● **WHAT IS REQUIRED**: Search the data for the word "down" and copy each line that has it.

● **EXERCISE MATERIALS**:
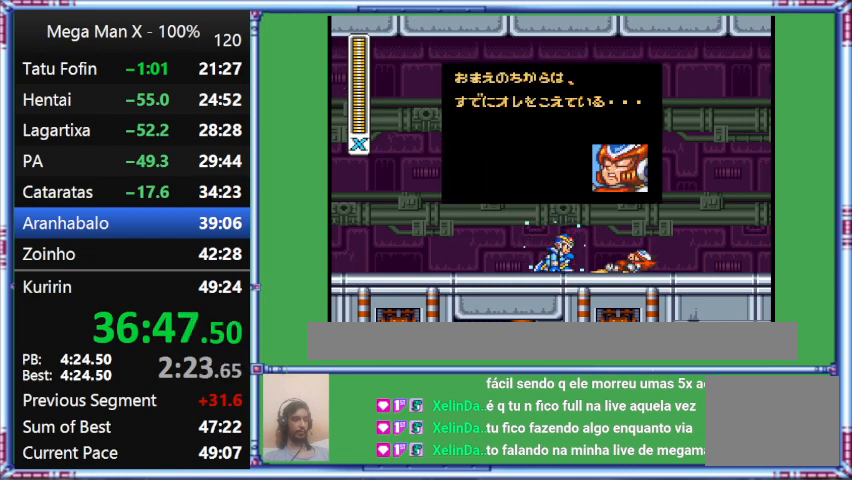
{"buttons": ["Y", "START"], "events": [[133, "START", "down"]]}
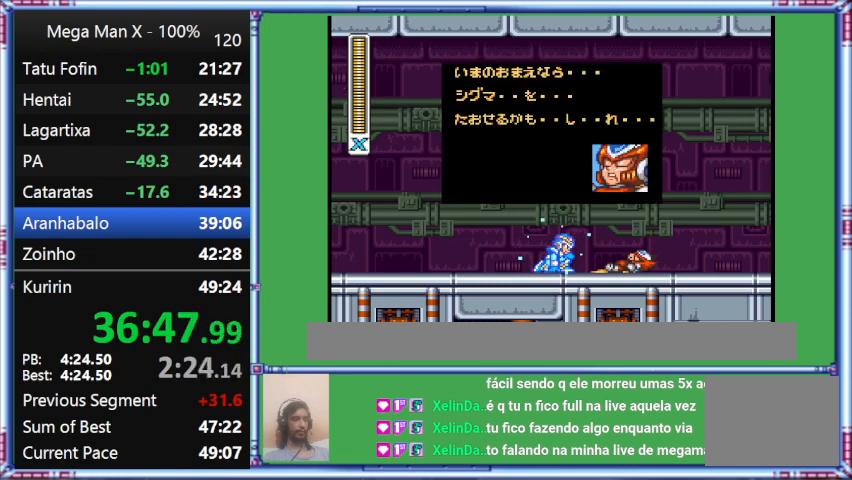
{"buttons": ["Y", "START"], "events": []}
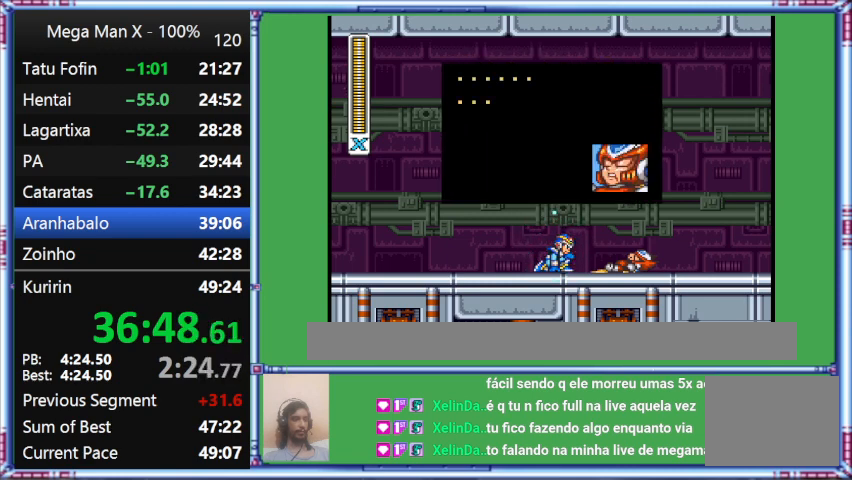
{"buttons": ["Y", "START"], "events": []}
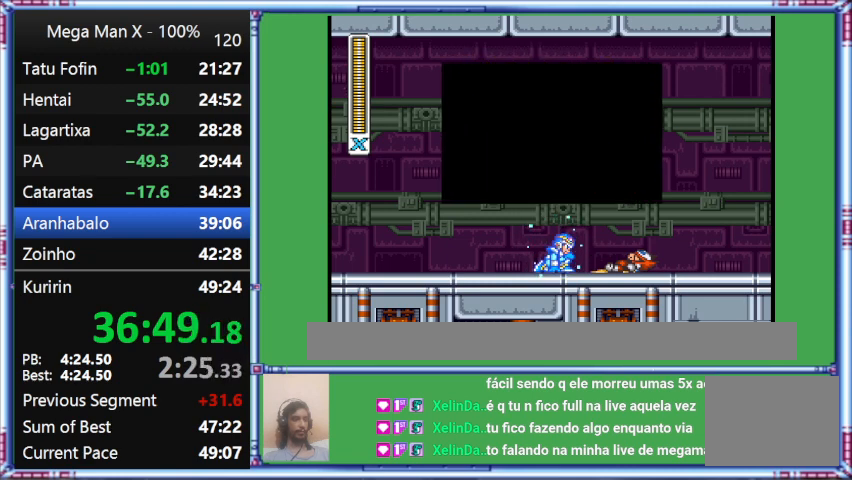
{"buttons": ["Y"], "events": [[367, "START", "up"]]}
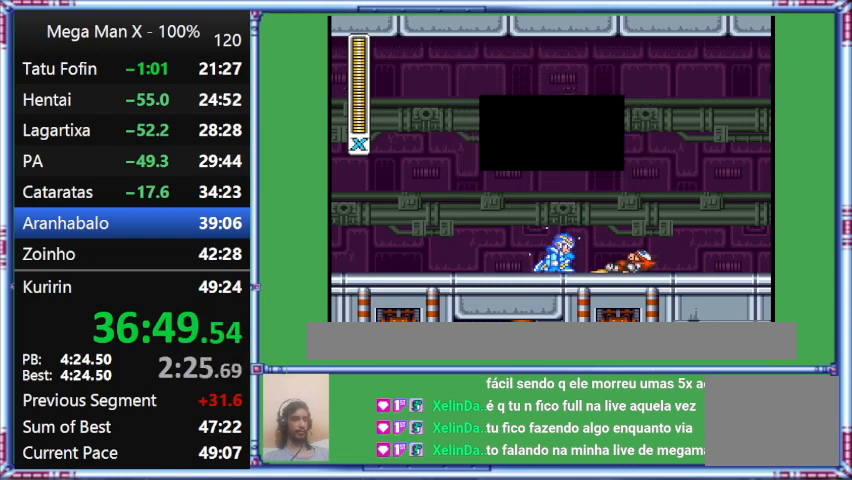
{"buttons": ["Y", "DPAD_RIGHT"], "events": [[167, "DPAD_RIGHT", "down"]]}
==
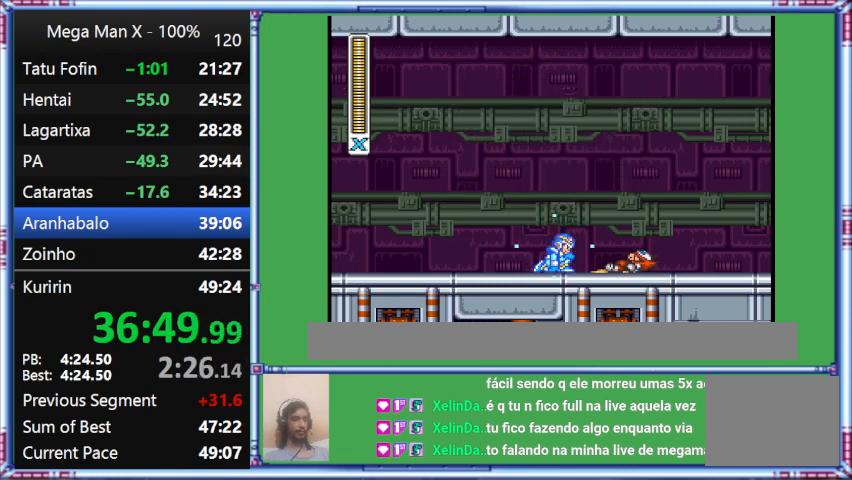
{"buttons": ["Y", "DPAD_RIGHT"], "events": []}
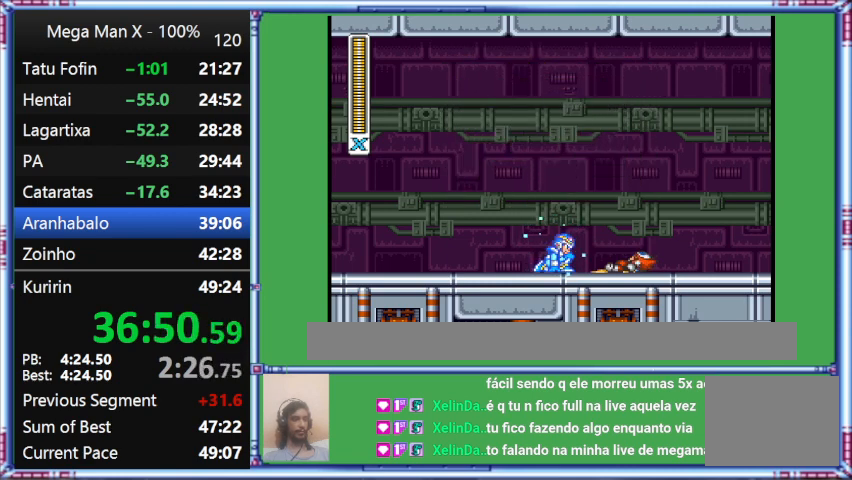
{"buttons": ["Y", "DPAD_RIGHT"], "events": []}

● **WRITTEN ANSWER**:
{"buttons": ["Y", "START"], "events": [[133, "START", "down"]]}
{"buttons": ["Y", "DPAD_RIGHT"], "events": [[167, "DPAD_RIGHT", "down"]]}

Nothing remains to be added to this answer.